Chums on Seats - Clyde & Co
Clyde & Co
CLYDE & Co appointed three new shipping partners earlier this year. They include Bertrand Courtois, who is based in Clyde’s Paris office. One of his areas of specialisation is ship arrest, and he has written on that subject elsewhere in this magazine. New partner Dominic Lee has been working in Clyde’s Hong Kong office since 1992 and his work embraces insurance and aviation litigation in addition to shipping and international trade. The third shipping specialist appointed was Richard Barnett. Based in the London office, he has a broad experience of shipping, insurance and sale of goods litigation. These appointments take the number of Clyde & Co partners to ninety.
Richards Butler
RICHARDS Butler has promoted two members of its admiralty and shipping group to partners. Stephen Kirkpatrick has spent four years in the firm’s Hong Kong office, where he was admitted as a solicitor, and his areas of expertise include P&I and defence work, charter disputes, cargo liabilities and marine insurance.
Frank Sanford follows the trend for maritime law firms to employ ex-seamen. He served with the British Merchant Navy for eleven years, obtaining his master mariner’s certificate in 1986, for which he received the Griffiths Award. For the next three years Seaford studied law at Cambridge University. During vacations he worked at the London Steamship Owners P&I Club and then for the Richards Butler Admiralty Group. He joined the firm full time in 1990 and qualified as a solicitor in 1992. Seaford is a member of RB’s Admiralty & Shipping Group Casualty Response Team.
ILU
DAVID Taylor has succeeded Tony Nunn as Governmental & International Affairs Adviser to the Institute of London Underwriters (ILU). His appointment was announced in March and he joined the ILU in June from Clifford Chance to work alongside Tony Nunn before Nunn retired on August 15.
Taylor brings a breadth of experience to his new role. His introduction to the maritime world was as legal manager of the UK Chamber of Shipping from 1970 to 1972. After that he returned to private practice with Hill Taylor Dickinson, where he was managing partner for five years.
He is honorary secretary to the Association of Average Adjusters and was chairman of the CMI’s subcommittee concerned with the revision of the law of General Average and the York Antwerp Rules, 1990 - 94, culminating in the 1994 revision adopted in Sydney (see article on the CMI in this issue).
He has spent the last seven years working for Clifford Chance, where his role was very much one of a roving ambassador for the firm, with a specific remit to develop its maritime and international trade practice worldwide as well as its marine insurance practice in the London market.
Taylor will represent the ILU at a range of international maritime and insurance organisations and will act as permanent secretary of the London market’s Joint Hull Committee.
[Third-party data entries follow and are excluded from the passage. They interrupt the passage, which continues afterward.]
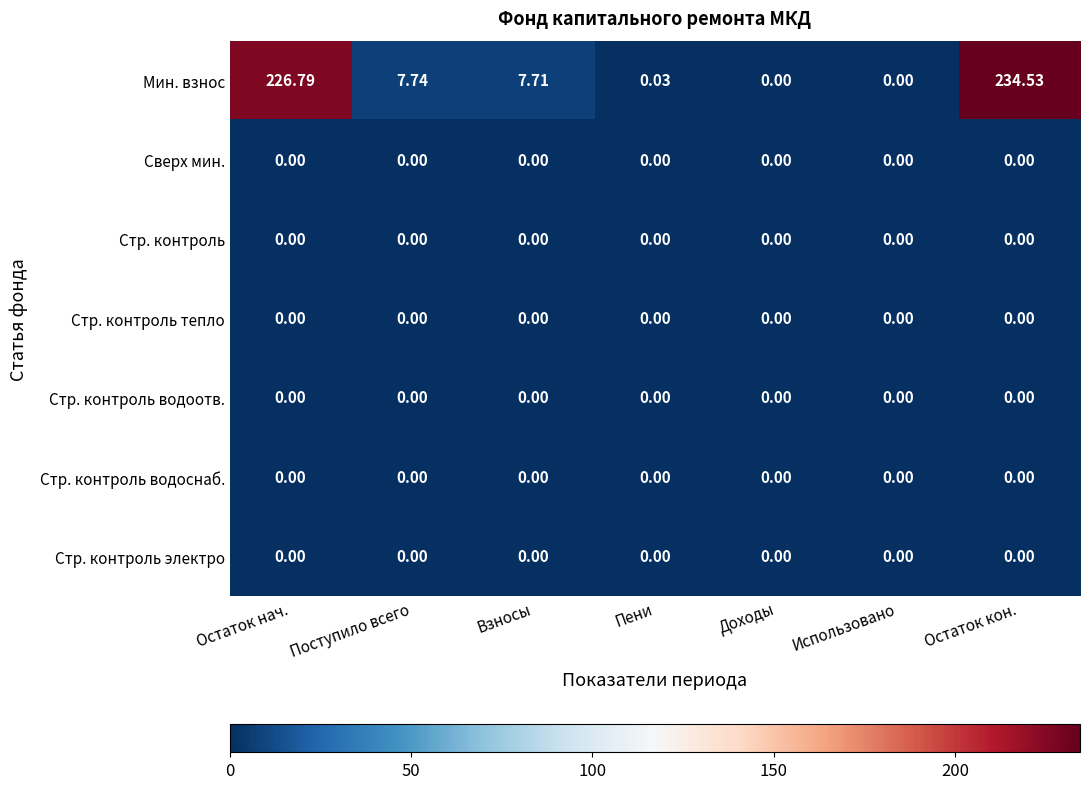

Which label corresponds to the largest value in the chart?

Остаток кон.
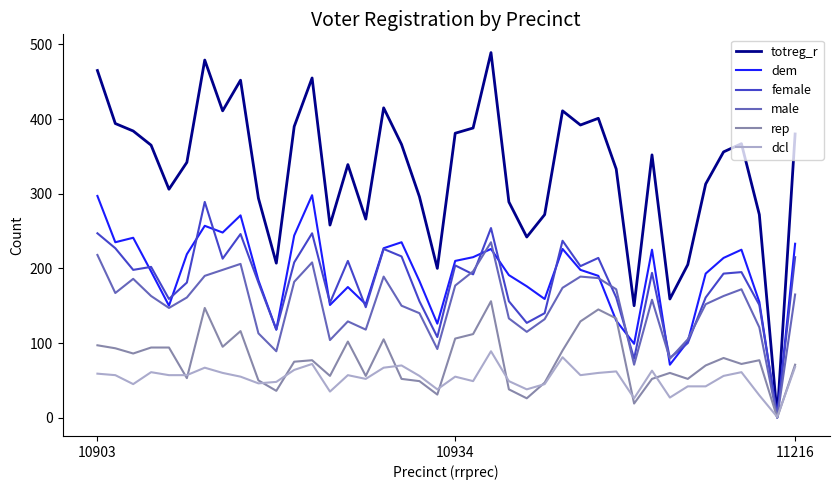

Which series has the largest range (max minus min)?

totreg_r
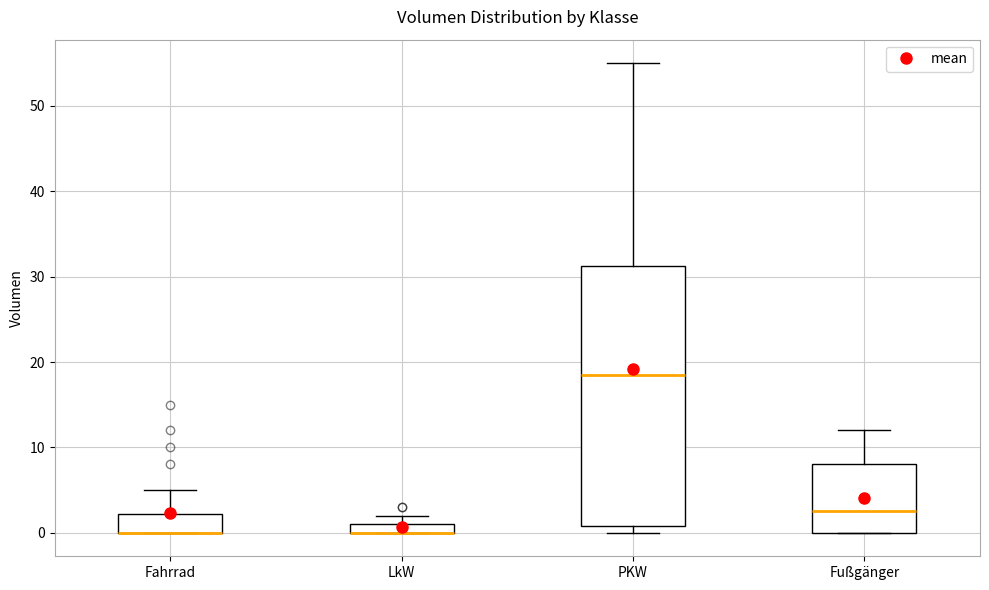

Where is the lower edge of the box for LkW on the y-axis? The values are not printed on the chart, so give them approximately, as read against the axis.

0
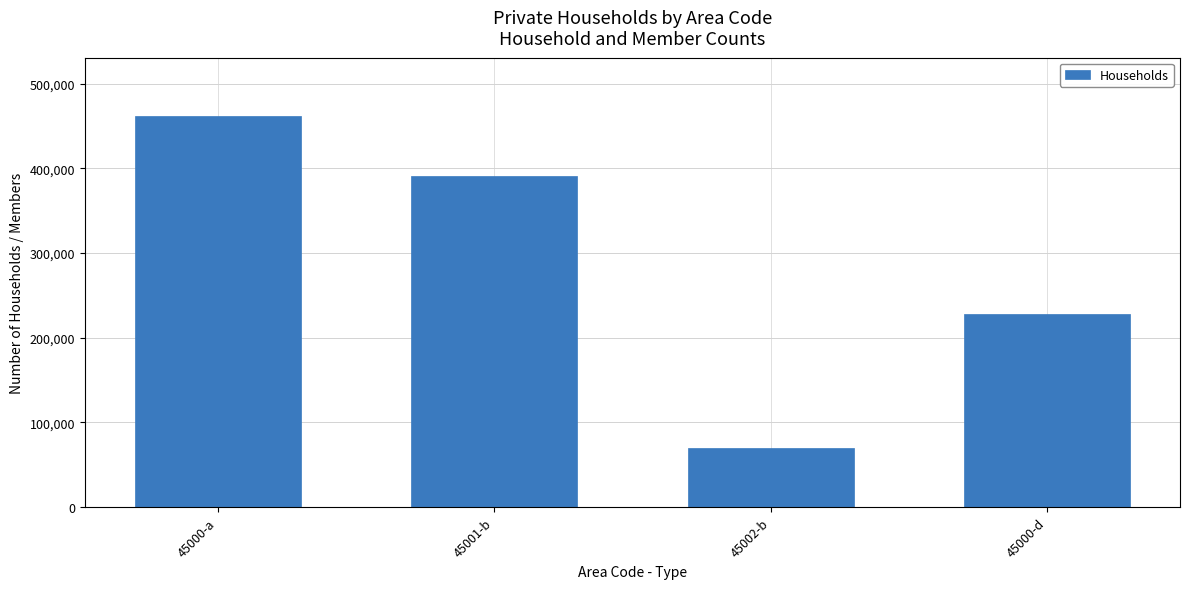

Reading left to right, what are all the values shown in this chart?

461389	391463	69926	228032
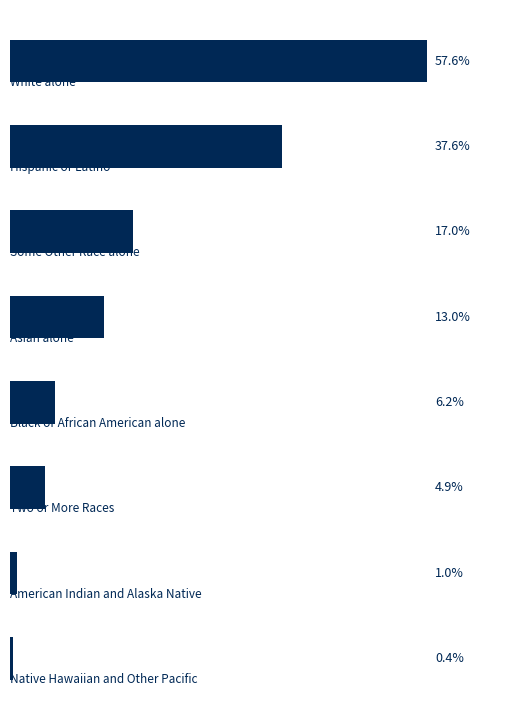

Are the bars horizontal?

Yes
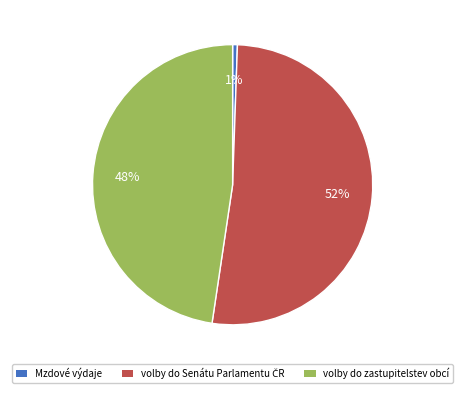

Does any single category account for the majority?

Yes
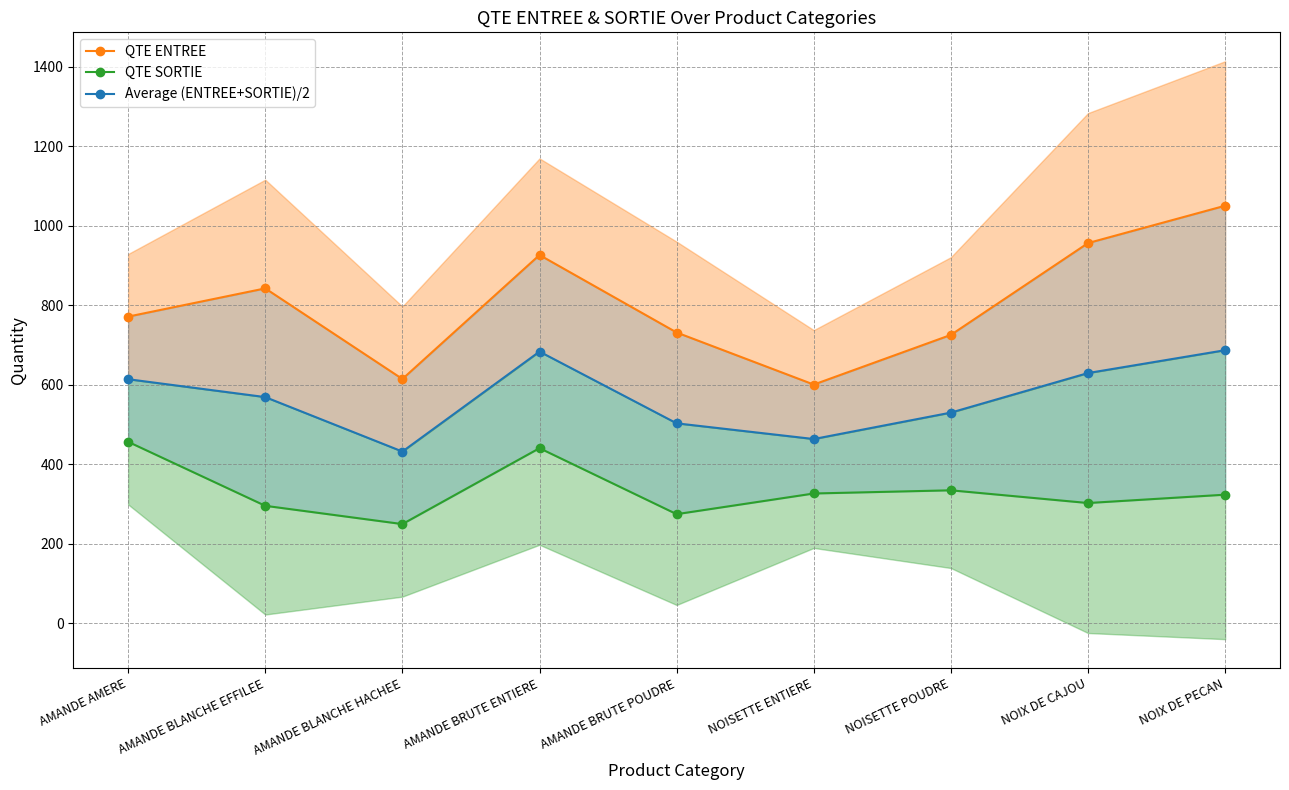

What is the maximum value shown in the chart?

1051.0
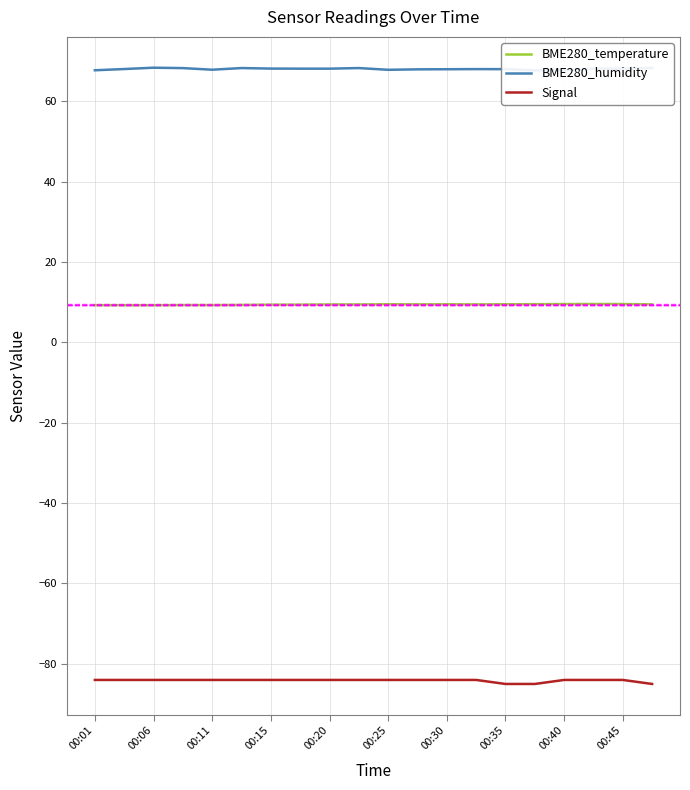

True or false: BME280_temperature has more than 0 interior local peaks.

True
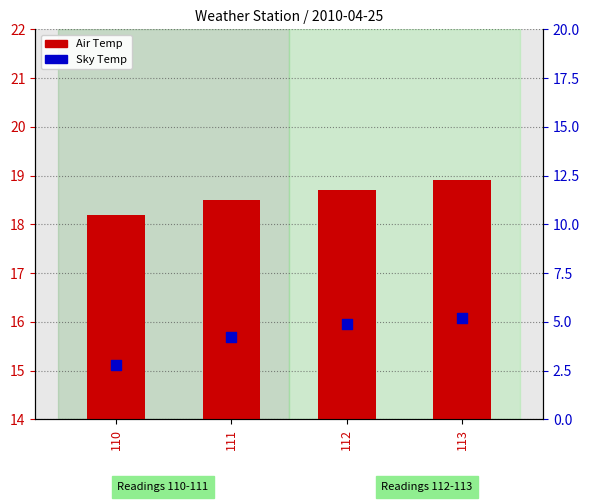

Which series contains the lowest Y value?

Sky Temp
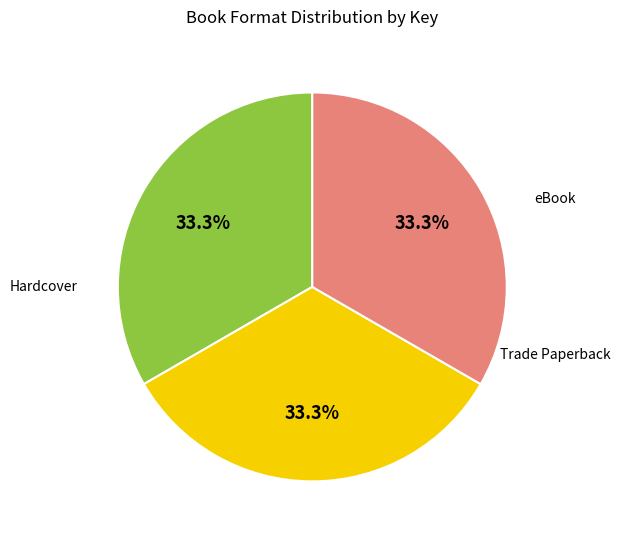

To the nearest percent, what is the average slice percentage?

33%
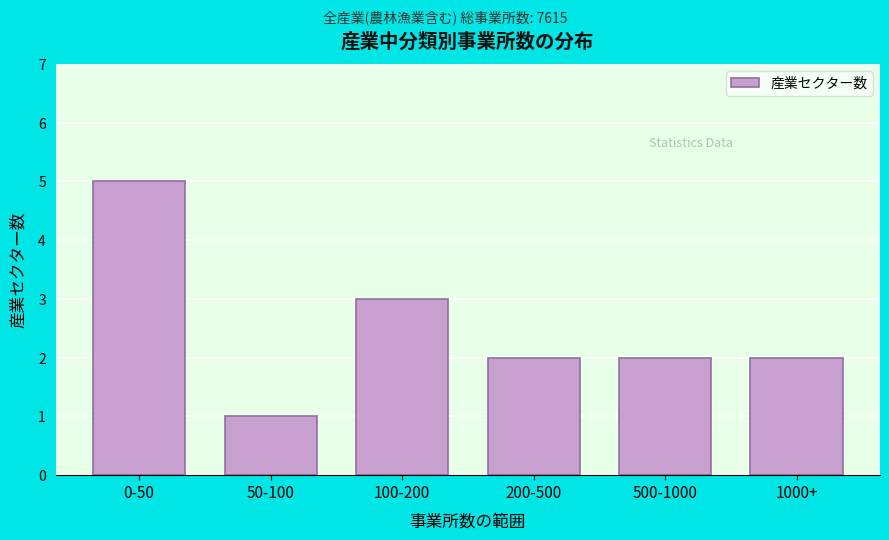

Reading left to right, what are all the values shown in this chart?

5	1	3	2	2	2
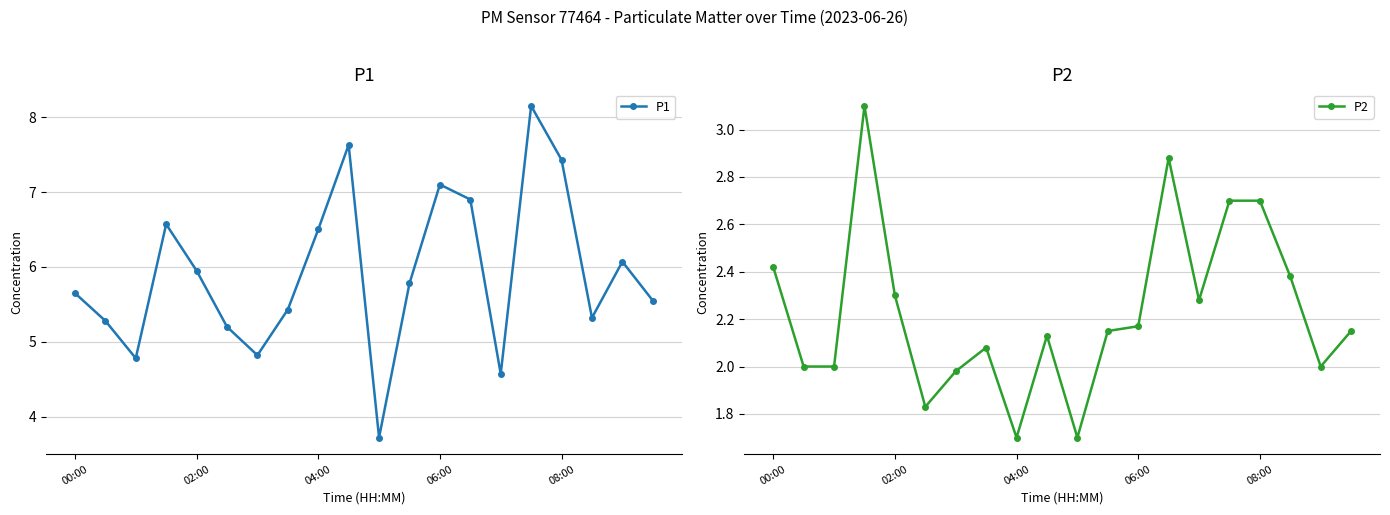

At which label does P1 first exceed 5?

00:00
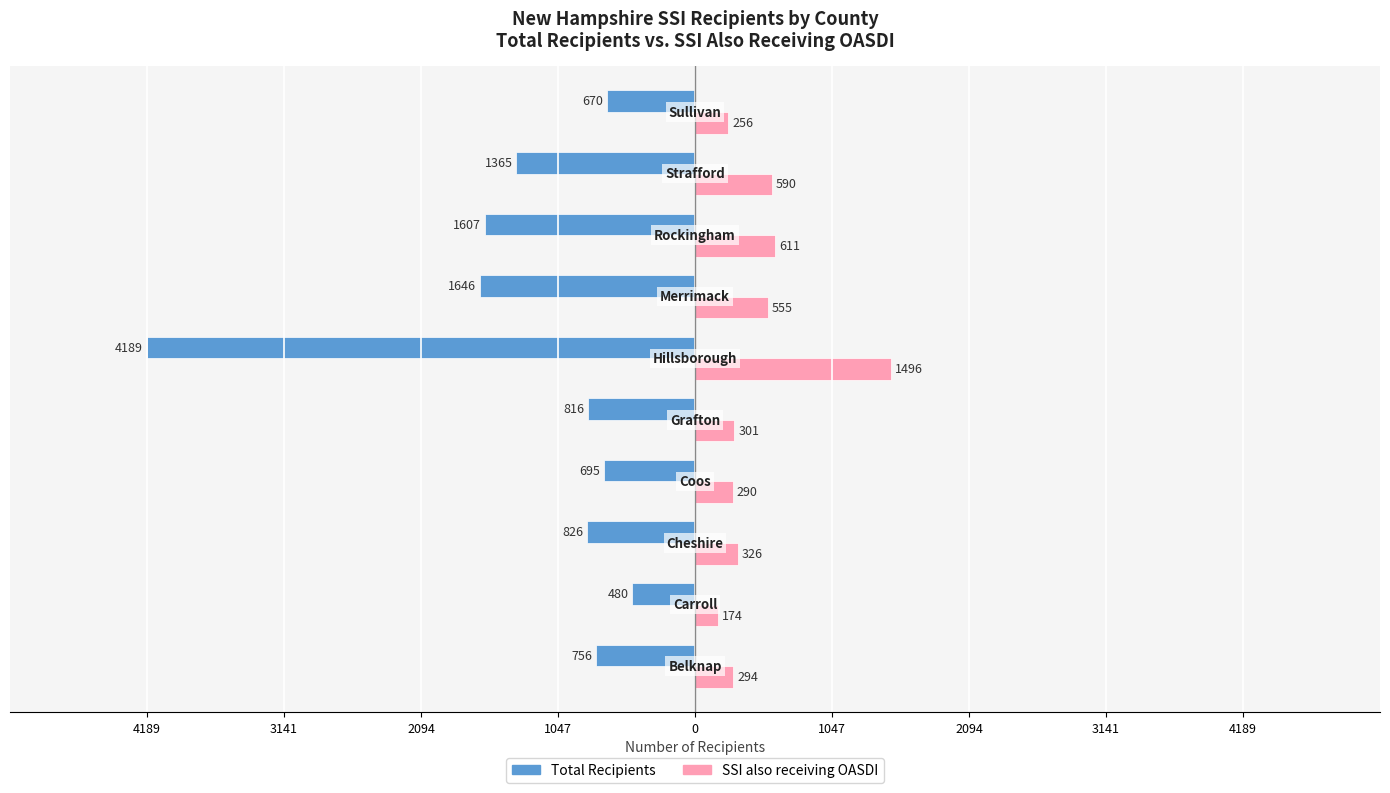

What is the label of the 5th bar from the right?

1047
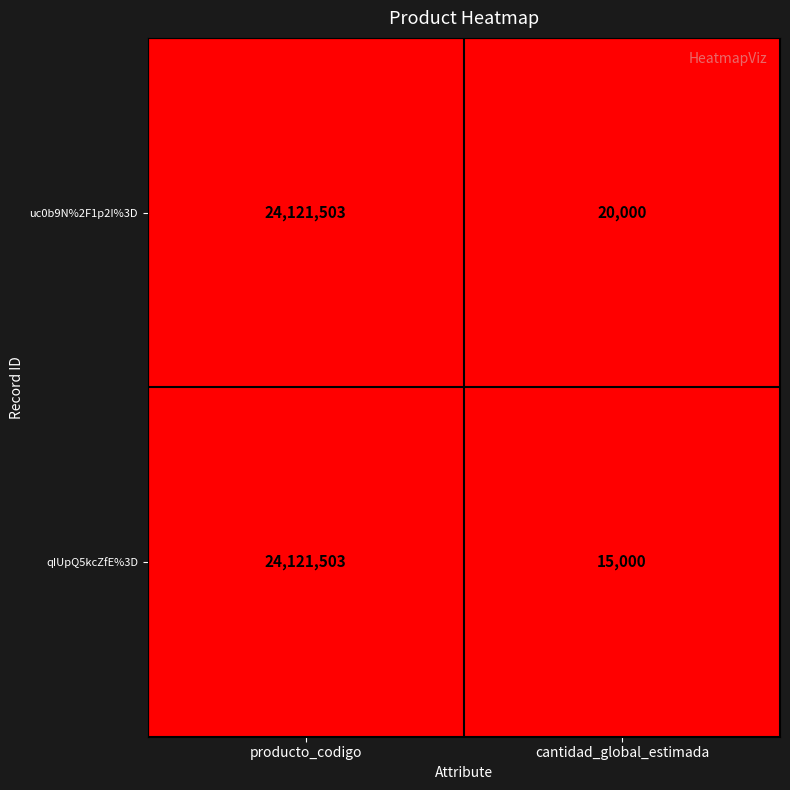

Between producto_codigo and cantidad_global_estimada, which series saw the biggest shift?

qIUpQ5kcZfE%3D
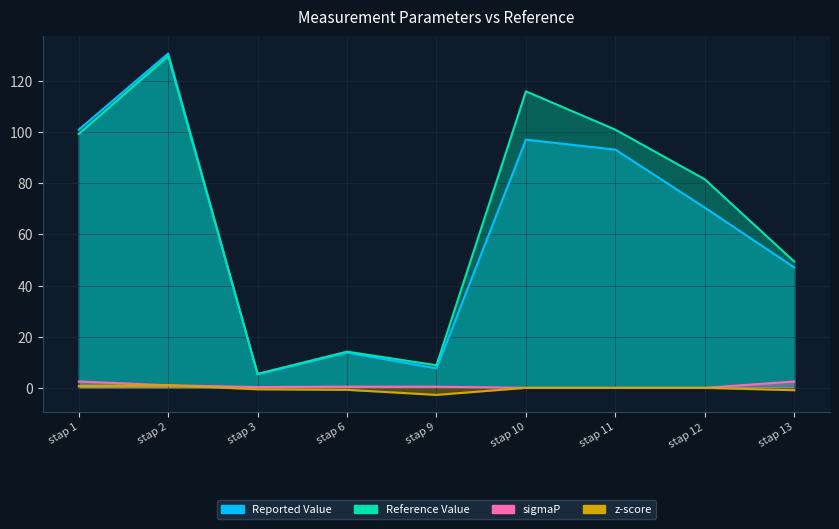

At which category is the sum across all series the highest?

stap 2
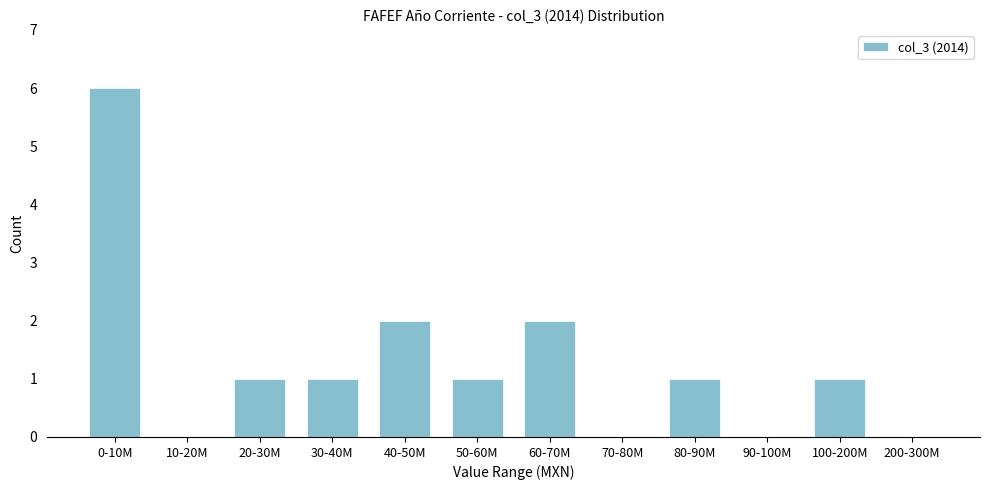

Reading right to left, list all the values displayed in this chart.

200-300M=0	100-200M=1	90-100M=0	80-90M=1	70-80M=0	60-70M=2	50-60M=1	40-50M=2	30-40M=1	20-30M=1	10-20M=0	0-10M=6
He will be interviewed in the next issue of The Maritime Advocate, when he will talk about his new role and his hopes for the development of Alternative Dispute Resolution.
Nunn better
IT has been a bad year for marine insurance. Never mind the casualty figures, or the rates softer than jelly. Underwriting has seen two of its stalwarts ride off into the sunset of retirement. It was bad enough when Lars Lindfelt started breaking in his successor at the Swedish Club. Now Tony Nunn has finally called it a day at the Institute of London Underwriters. I’m still trying to get used to the idea.
A suitably big and merry crowd gathered at the ILU headquarters in London recently to mark Tony’s official retirement. Tony, the marine insurance market’s man for all seasons, has given up arguably the longest title in the City - Governmental and International Affairs Adviser to the Institute of London Underwriters. But it is not particularly in that role that he will be remembered.
Tony Nunn will be remembered as a knowledgable and cogent spokesman for the industry he served for fifty years, the more so since his industry has produced so few people who have been able to be just that. He made insurance respectable in shipping circles. What’s more, he was never rude or condescending to journalists, when so many others were, with less reason. He suffered fools gladly.
It is clear that Tony will be missed by his staff, and by everybody who knew him. Tony made a lot of noise for a smallish man, but most of it is was well worth listening to. The ILU presented him with a golf trolley bigger than himself, but I find it difficult to imagine Tony spending the next forty years on the golf course, great sportsman though he is. I expect to see him resurface again very soon, in some capacity or other. It’s too quiet without him.